Yes you could split each sam file by chromosome and then run ESPRESSO_C.pl for each file after the split. If you follow https://github.com/Xinglab/espresso/tree/v1.3.2#basic-usage then there is 1 C step for each input file. You can have multiple input files for the same sample name in the samples.tsv file and the results from inputs with the same sample name will be aggregated in the Q step. The samples.tsv file allows you to manually split the reads in a sample over C step jobs

https://github.com/Xinglab/espresso/blob/v1.3.2/snakemake/scripts/split_espresso_s_output_for_c.py is used by the snakemake to split the reads in a sample so that the C step jobs will be efficient. If you can use the snakemake or call the split_espresso_s_output_for_c.py and combine_espresso_c_output_for_q.py scripts directly then you may get a more even distribution of reads over C step jobs

can we keep adding new samples in the list (-L) while running ESPRESSO_Q.pl?
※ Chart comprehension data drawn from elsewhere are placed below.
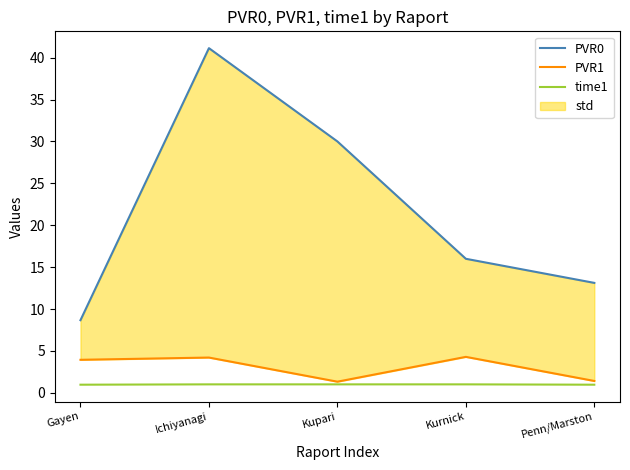

True or false: PVR1 and time1 cross at least once.

False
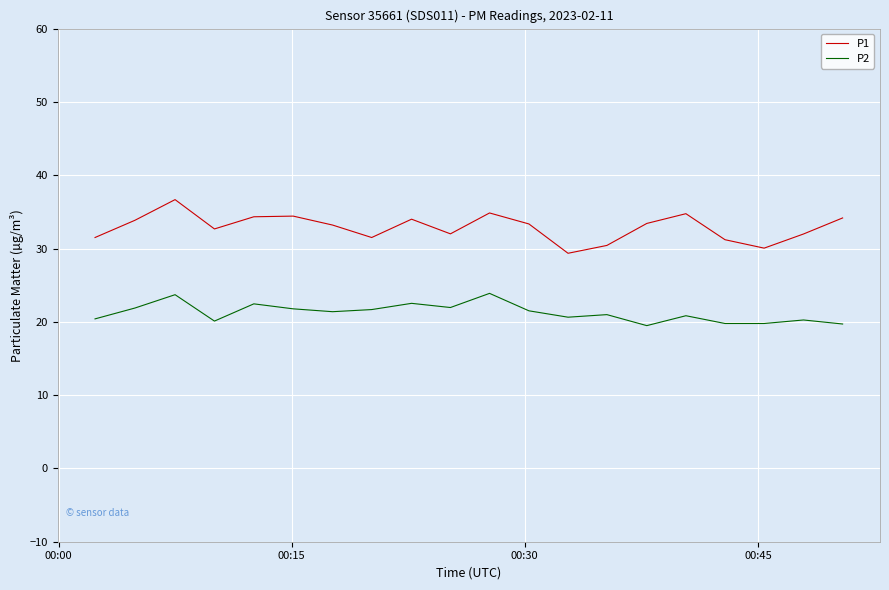

Which series has the largest total across all categories?

P1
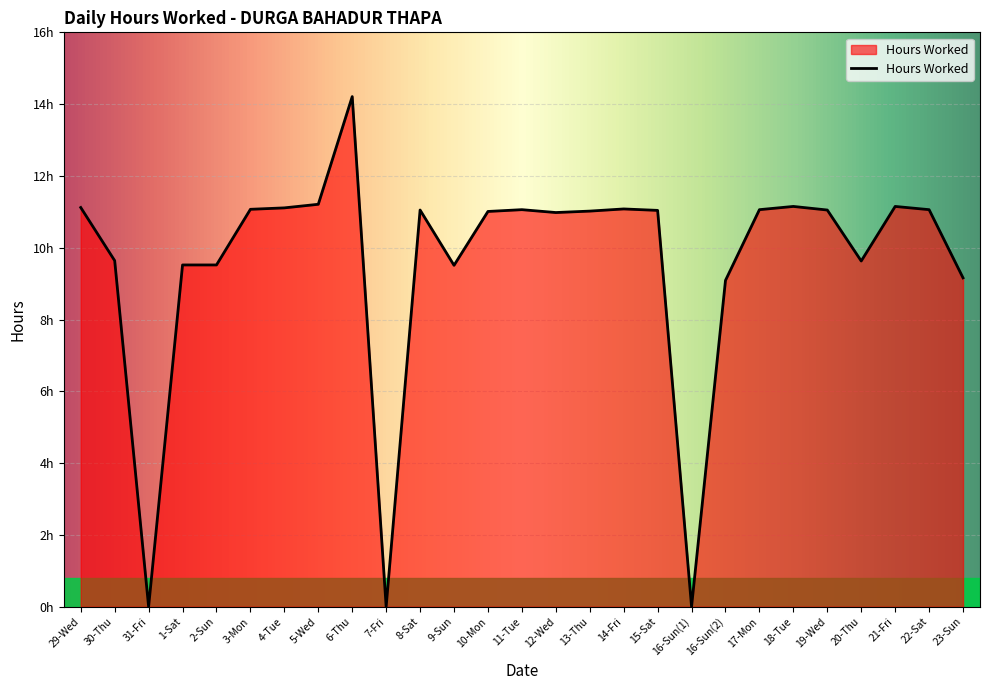

Does the chart display data point markers on the line(s)?

No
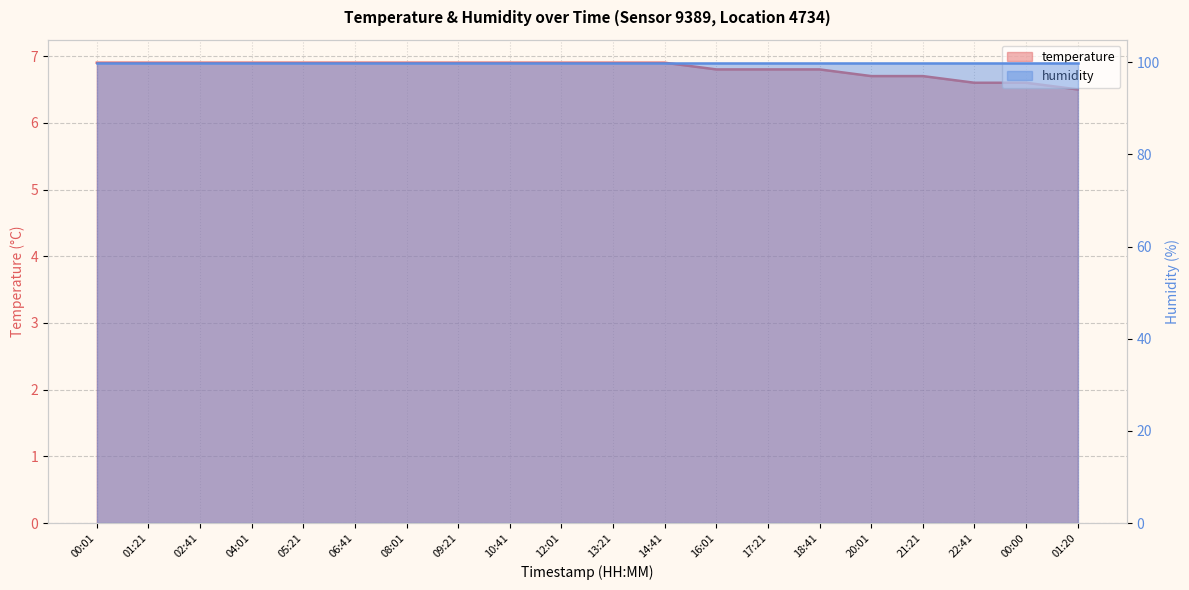

Rank the categories by value from highest to lowest.

00:01, 01:21, 02:41, 04:01, 05:21, 06:41, 08:01, 09:21, 10:41, 12:01, 13:21, 14:41, 16:01, 17:21, 18:41, 20:01, 21:21, 22:41, 00:00, 01:20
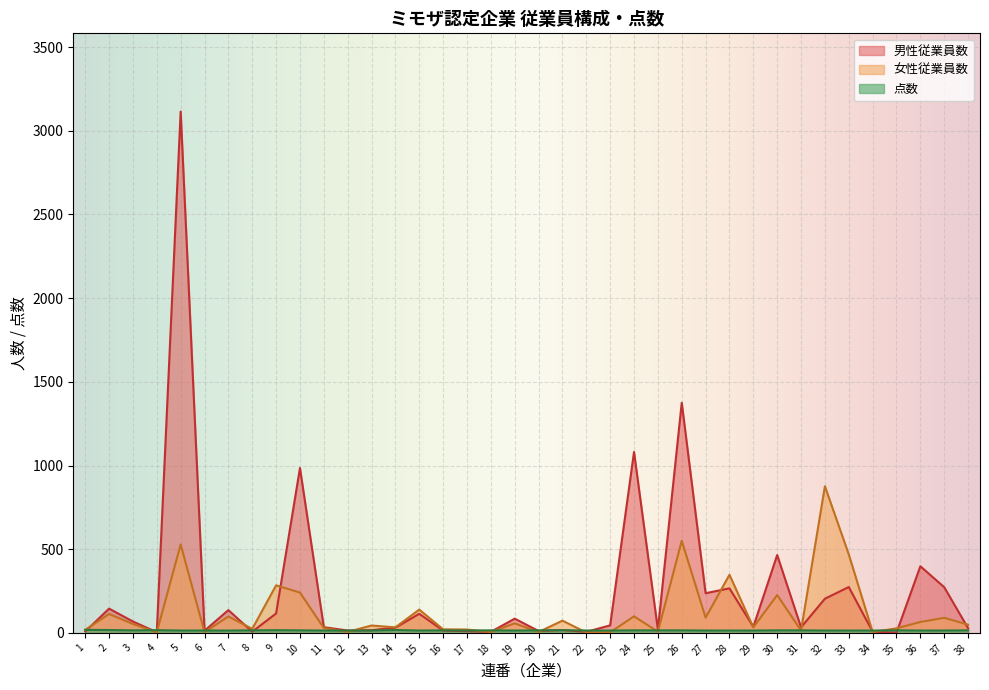

Where is 女性従業員数 nearest to the value 439?

33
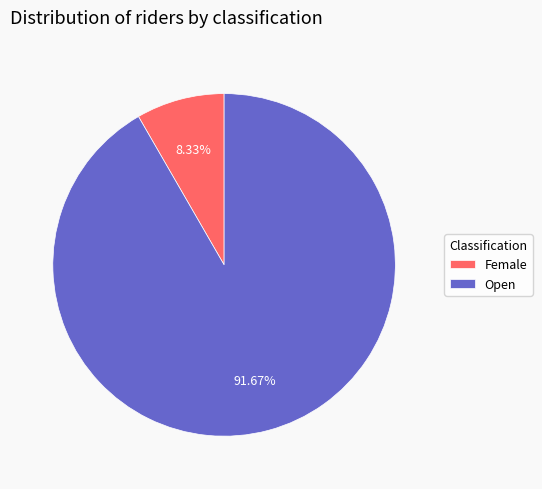

Does Open represent more than half of the total?

Yes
I'm not sure what you mean. The Q step will read the -L file once at the beginning so changing it while the code is running should have no effect. The Q step uses some grouping information from the S step so it only makes sense to run the Q step on results from the same S step. Also the Q step defines isoforms by looking at all samples and then it quantifies the abundance for each sample. Changing the set of samples in the Q step could change the set of detected isoforms

ashokpatowary commented 1 year ago

Hi @EricKutschera

Sorry for the confusion; but you have cleared all my doubts.